**AVAILABLE DATA**.

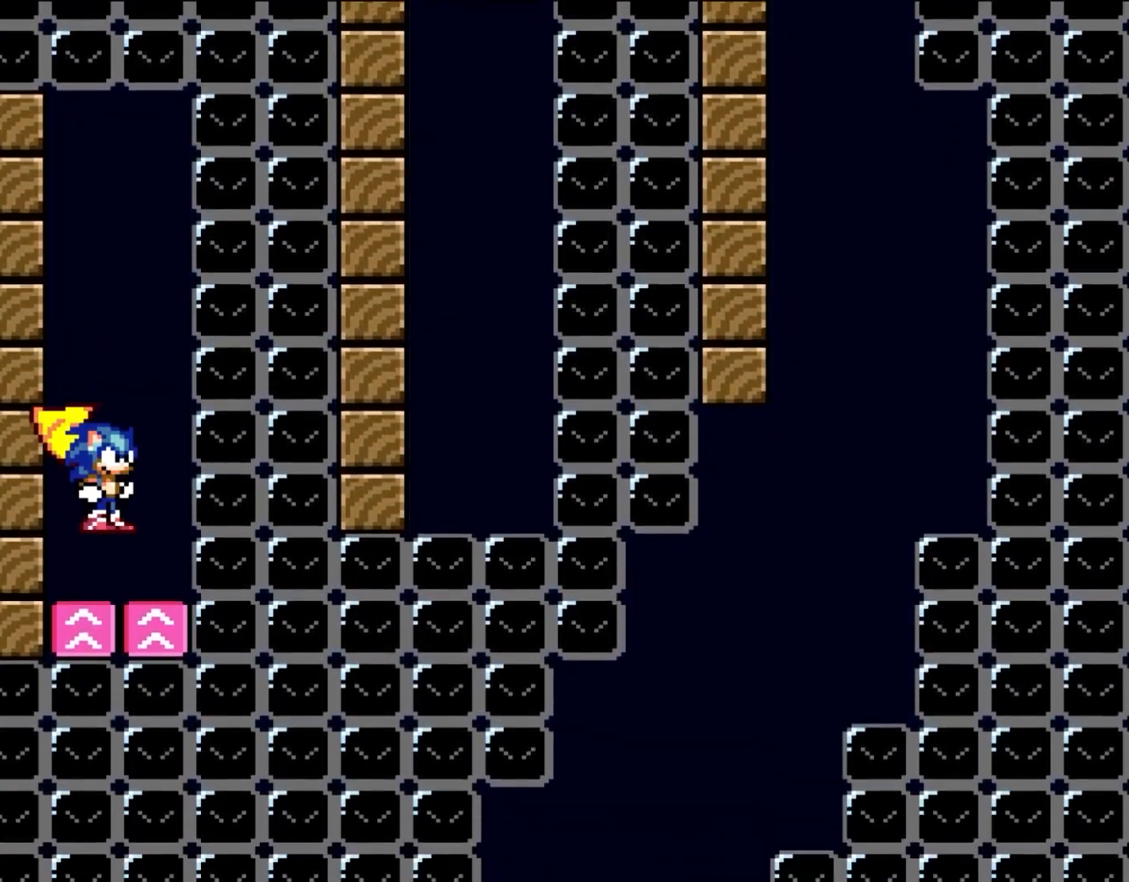
{"buttons": ["A", "X", "R1"], "events": [[467, "R1", "down"]]}
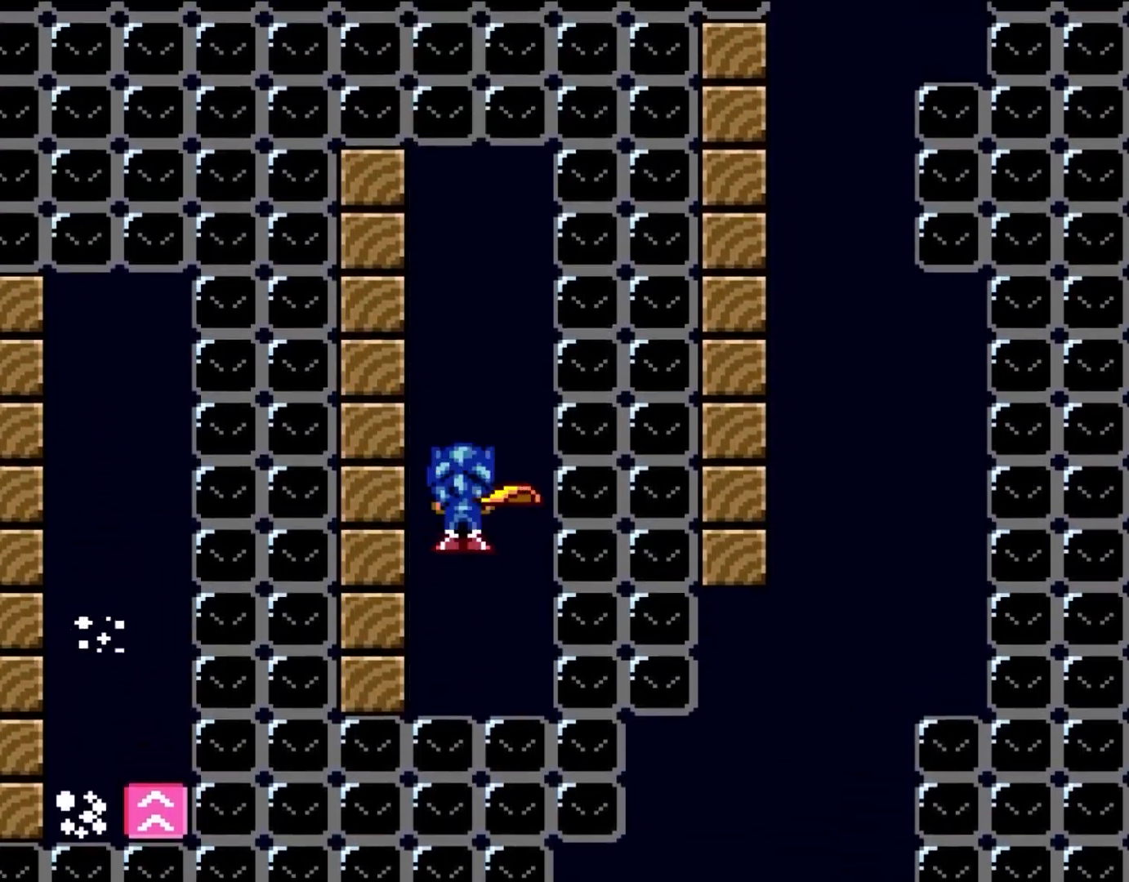
{"buttons": ["A", "X"], "events": [[100, "R1", "up"], [200, "R1", "down"], [350, "R1", "up"]]}
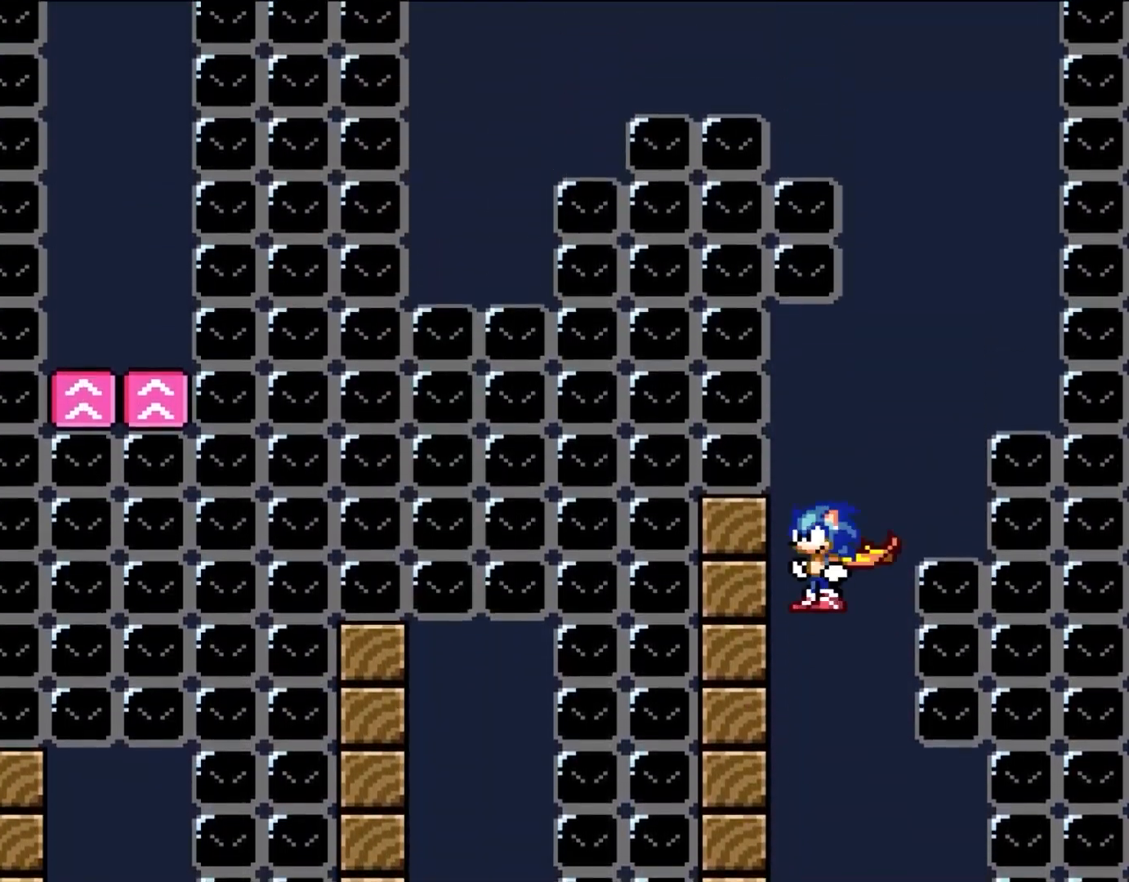
{"buttons": ["A", "X", "DPAD_LEFT"], "events": [[133, "DPAD_RIGHT", "down"], [400, "DPAD_UP", "down"], [433, "DPAD_LEFT", "down"], [433, "DPAD_RIGHT", "up"], [433, "DPAD_UP", "up"]]}
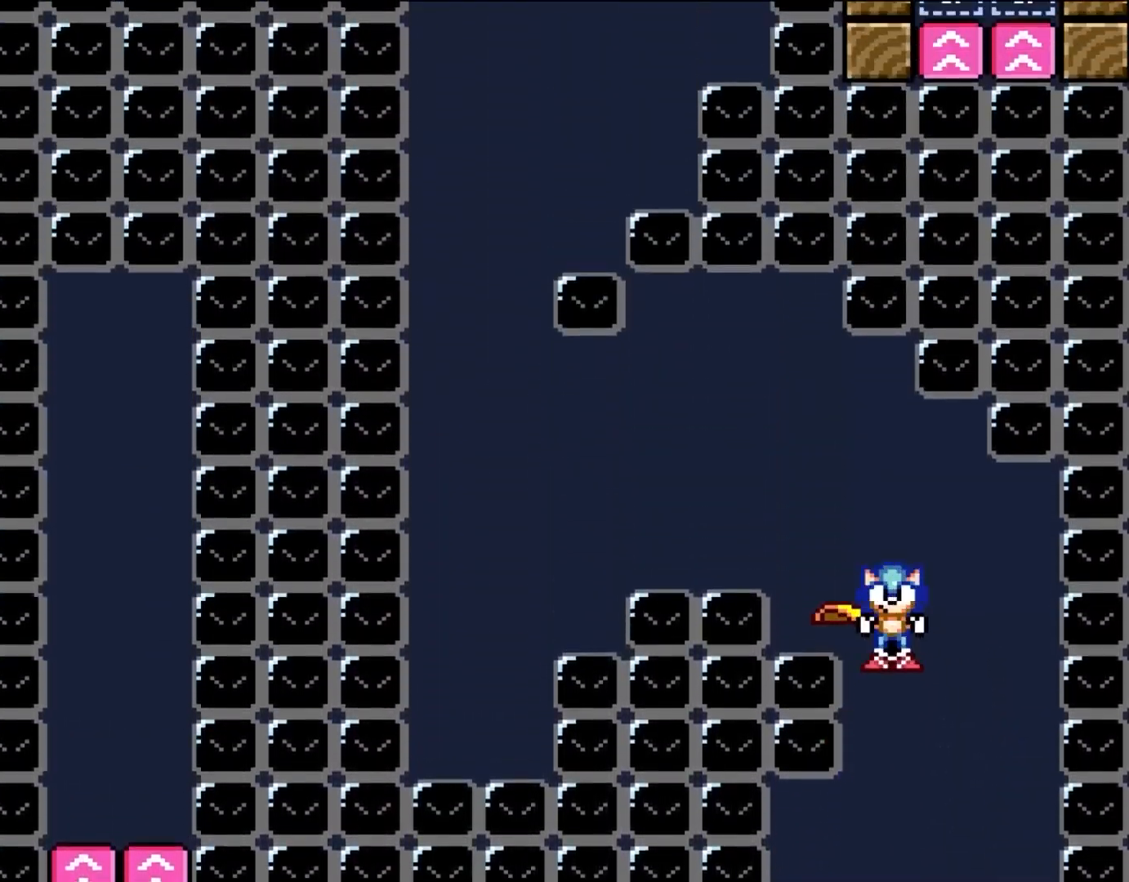
{"buttons": ["A", "X", "DPAD_LEFT"], "events": []}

**TASK ITEM**. Recopy the whole listing above precisely, excluding images.

**WRITTEN SOLUTION**.
{"buttons": ["A", "X", "R1"], "events": [[467, "R1", "down"]]}
{"buttons": ["A", "X"], "events": [[100, "R1", "up"], [200, "R1", "down"], [350, "R1", "up"]]}
{"buttons": ["A", "X", "DPAD_LEFT"], "events": [[133, "DPAD_RIGHT", "down"], [400, "DPAD_UP", "down"], [433, "DPAD_LEFT", "down"], [433, "DPAD_RIGHT", "up"], [433, "DPAD_UP", "up"]]}
{"buttons": ["A", "X", "DPAD_LEFT"], "events": []}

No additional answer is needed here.